Então, o açúcar é ruim para nós, ruim para o meio ambiente e ruim para as pessoas que o cultivam.
Ken Albala
Professor e historiador da Universidade do Pacífico e autor ou editor de 25 livros sobre comida, incluindo Eating Right in the Renaissance e Food in Early Modern Europe
Durante a maior parte da nossa história evolutiva, [o açúcar] foi difícil de obter. Mas nos últimos cinco séculos, começamos a comer muito mais do que nossos corpos precisam ou podem processar. Ao mesmo tempo, removemos muitas das coisas que promovem nosso microbioma intestinal (como fibras) e começamos a usar antibióticos que reduzem ainda mais nossas bactérias intestinais. Obesidade, diabetes, doenças cardíacas e vários tipos de enfermidades resultam do consumo excessivo de açúcar. Quando tantas calorias benéficas são substituídas por açúcar, elas são metabolizadas de maneiras que nossos corpos simplesmente não estão preparados para lidar.
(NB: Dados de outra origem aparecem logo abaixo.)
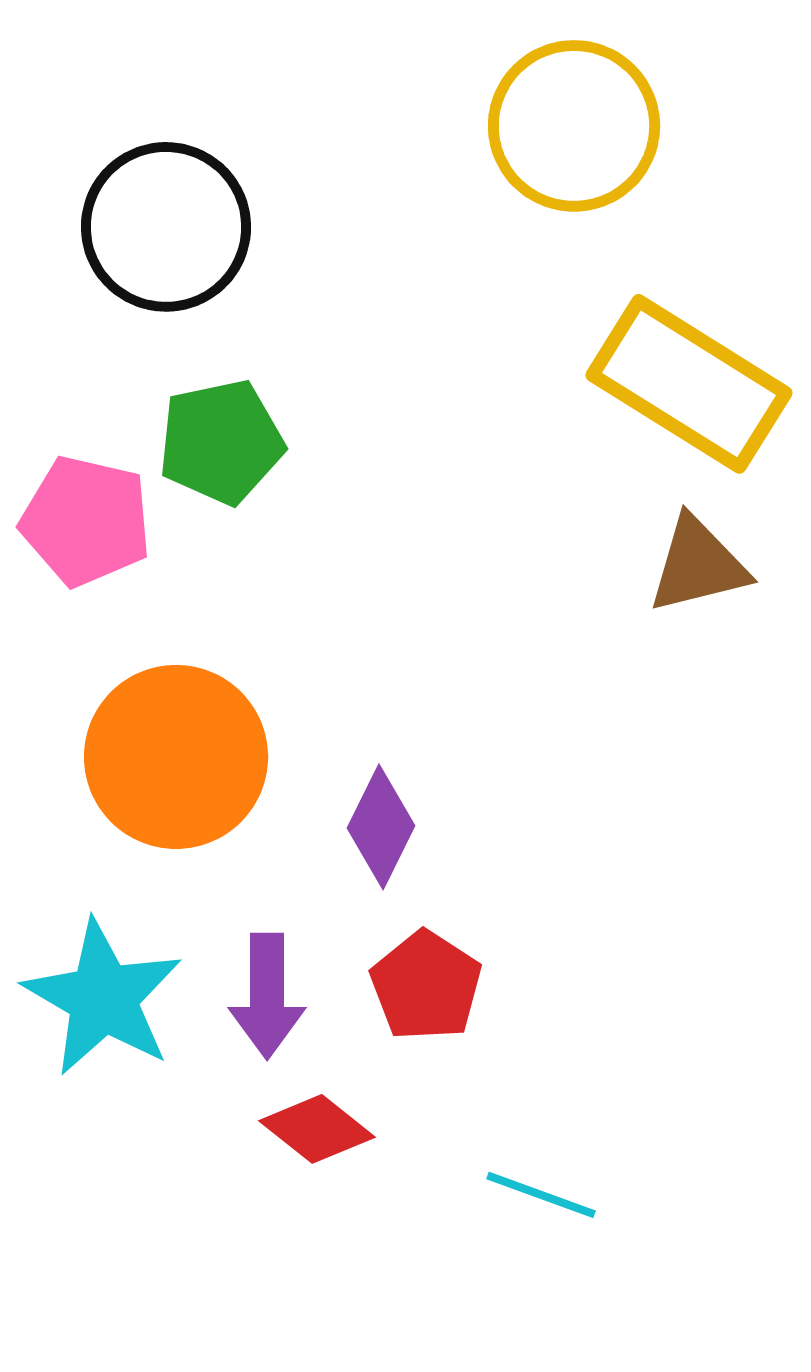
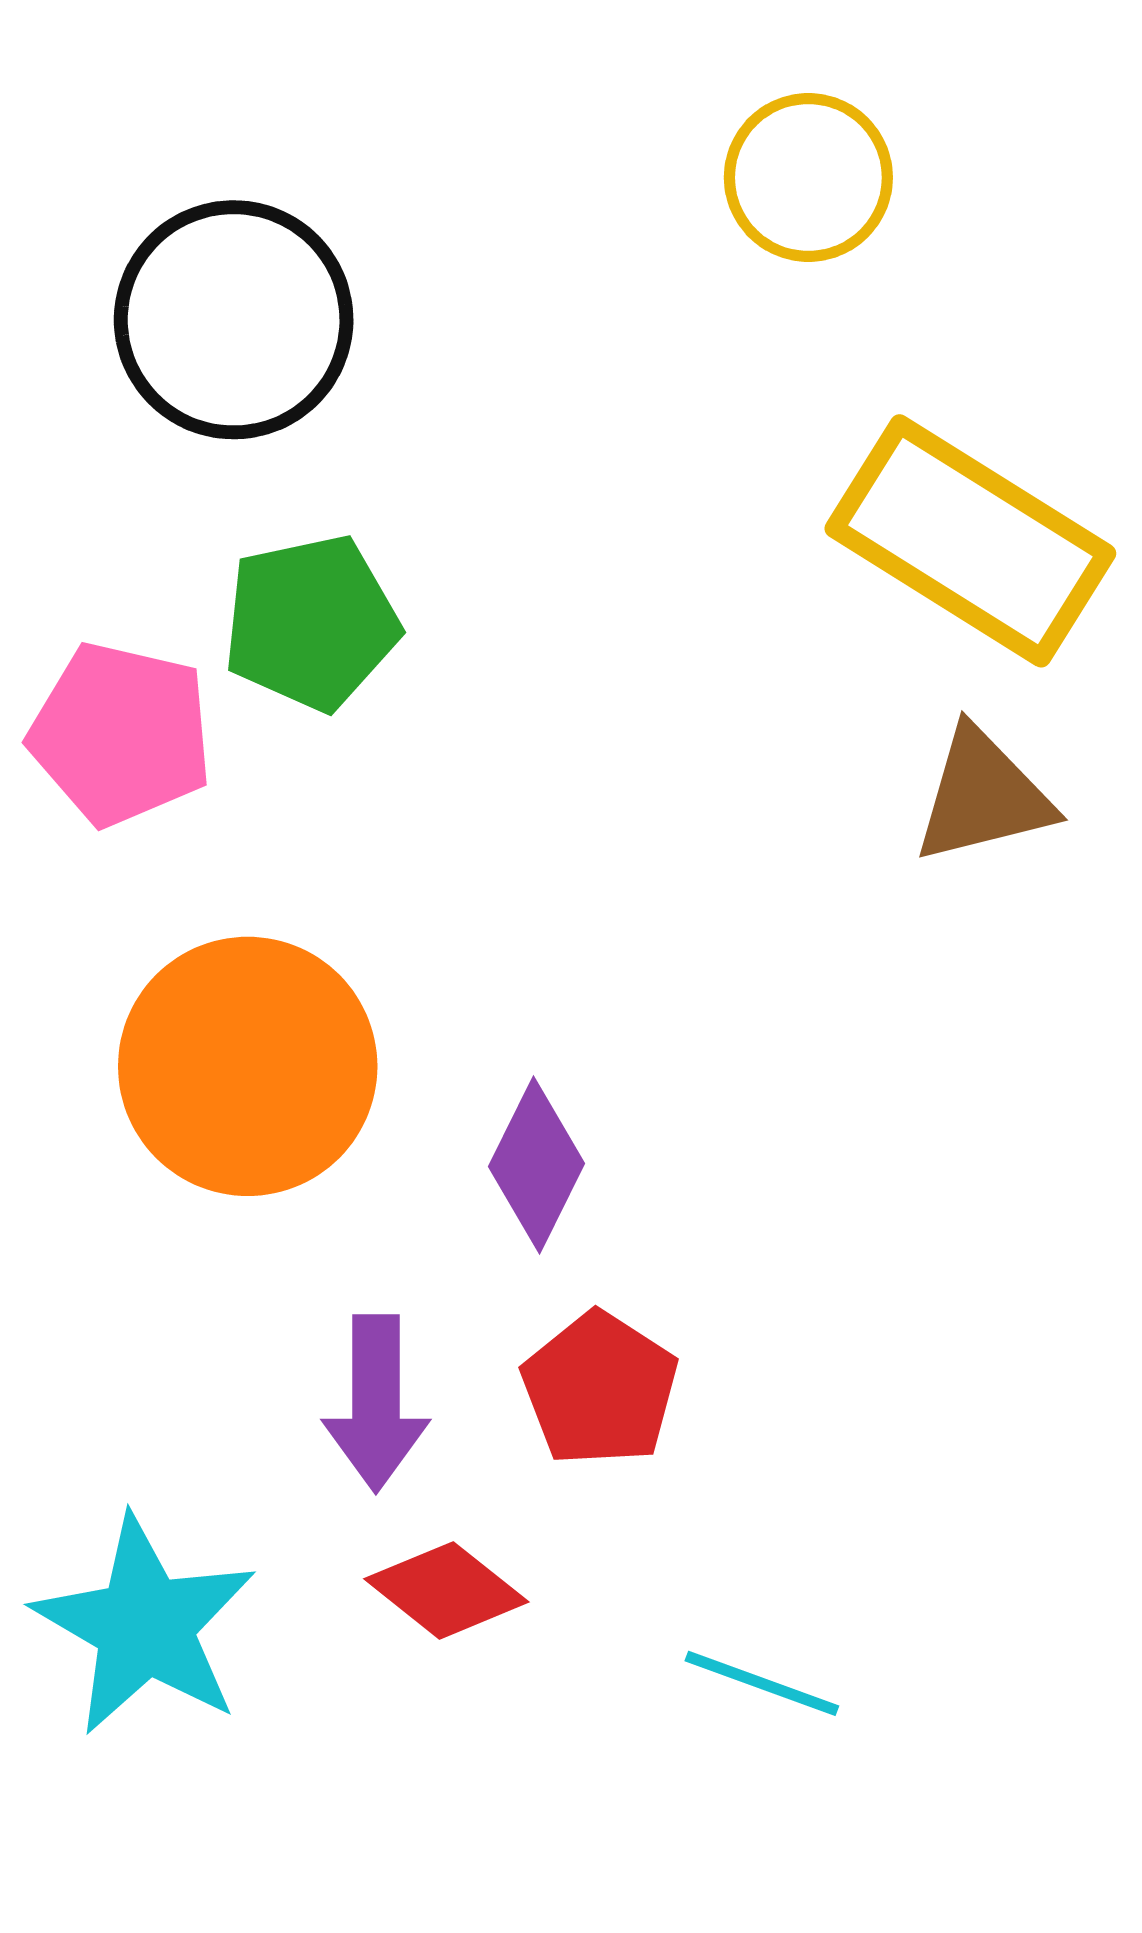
yellow circle: (574, 126) -> (808, 178), size x0.7
cyan star: (103, 998) -> (145, 1626), moved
“Nos últimos cinco séculos, começamos a comer muito mais do que nossos corpos precisam ou podem processar.”
Paul Freedman
Professor e historiador da Universidade de Yale
É da natureza do açúcar ser consumido em quantidades excessivas, se estiver disponível. Quando Elizabeth I governou a Inglaterra no século 15, a pessoa média em seu reino comia pouco mais de meio quilo de açúcar por ano — era um produto de luxo. Atualmente, o consumo médio anual é de 36 kg. Nos EUA, são mais de 56 kg.
O açúcar tornou-se barato na Europa e nos Estados Unidos no século 19. O aspecto mais perigoso do açúcar é a história de como ele chegou a ser tão abundante a ponto de se tornar um item básico da alimentação, uma mudança econômica possibilitada pela escravização dos africanos para trabalhar plantações de açúcar no Novo Mundo. O centro de cultivo e refino de açúcar eram as Índias Ocidentais. O preço decrescente foi mais do que compensado por uma oferta crescente e barata. Mais dinheiro é feito de commodities básicas, como o petróleo, do que produtos de elite, como trufas. O açúcar transformou o mundo de maneiras que continuam a reverberar.
Miriam Chaiken
Decana e professora notável de Antropologia, Universidade do Estado do Novo México
Na minha opinião, a comida mais perigosa é o açúcar. A indústria açucareira é responsável pela escravização dos africanos aos milhões, pelo deslocamento dos nativos americanos das terras cultiváveis, pela ascensão da era industrial e pela formação de estruturas de classe, à medida que o açúcar mantinha os operários saciados — e é claro que hoje estamos bem cientes das consequências globais para a saúde do consumo excessivo de açúcar. Embora possa não ser tão exótico quanto um peixe potencialmente tóxico e delicioso, o açúcar é o número um na minha lista.